Sinn Féin TD Imelda Munster makes the reasonable observation that “If a club can charge €8,000 annual fees from members, then it should use that money to improve facilities. The rest of us shouldn’t have to pick up the bill.”

But that is precisely what we have done – picked up, in several cases, sizeable bills to subsidise the already excellent sports facilities enjoyed by largely privileged groups in society.

In a recent post on the irisheconomy.ie website, Professor Gregory Connor of the National University of Ireland in Maynooth claimed that educational advantage and disadvantage does not explain how different individuals and groups in society perform. Rather, he mainly attributes performance to genetics – smart people marry other smart people and have smart children.

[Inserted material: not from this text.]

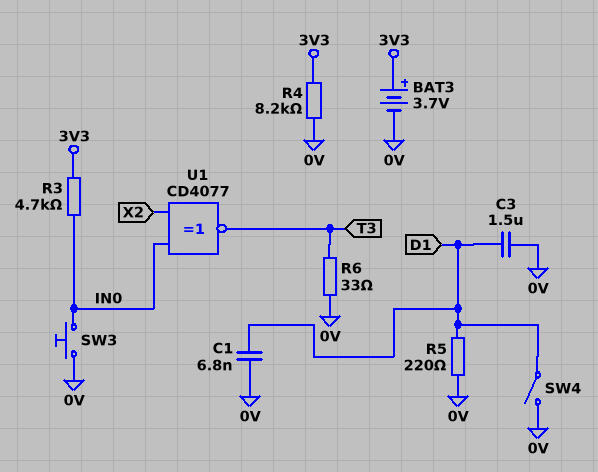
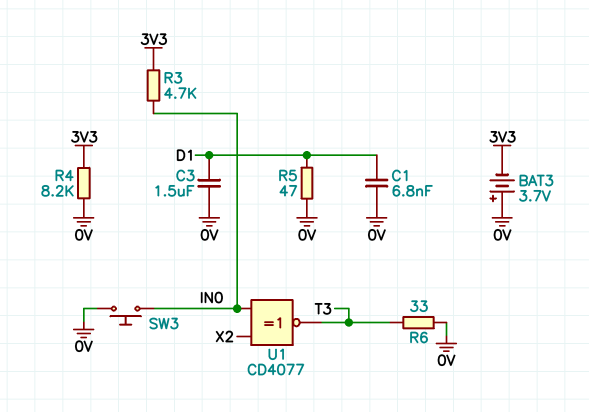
BAT3: 3.7V (plus 3V3, minus 0V) -> 3.7V (plus 0V, minus 3V3)
R5: 220 (0V, D1) -> 47 (0V, D1)
SW4: switch (0V, D1) -> none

So, by the logic of Professor Connor’s argument, if you do not go to university it really isn’t because you suffer any disadvantage (including, for example, substandard school facilities), it is because your parents are stupid and you are too.

There are any number of possible ripostes to this nonsense. But one is that if the top echelons of society are there just by virtue of their superior genes, why do they also lobby so hard to ensure their offspring have preferential access to the richest schools? And that those schools maintain their disproportionate access to state-funded resources, including sports facilities?

Could it be that they regard state (in other words public) support as vital to their reproduction as a privileged class? I suspect they do, and I suspect they are right.

The question begged for the rest of is: why do we put up with it?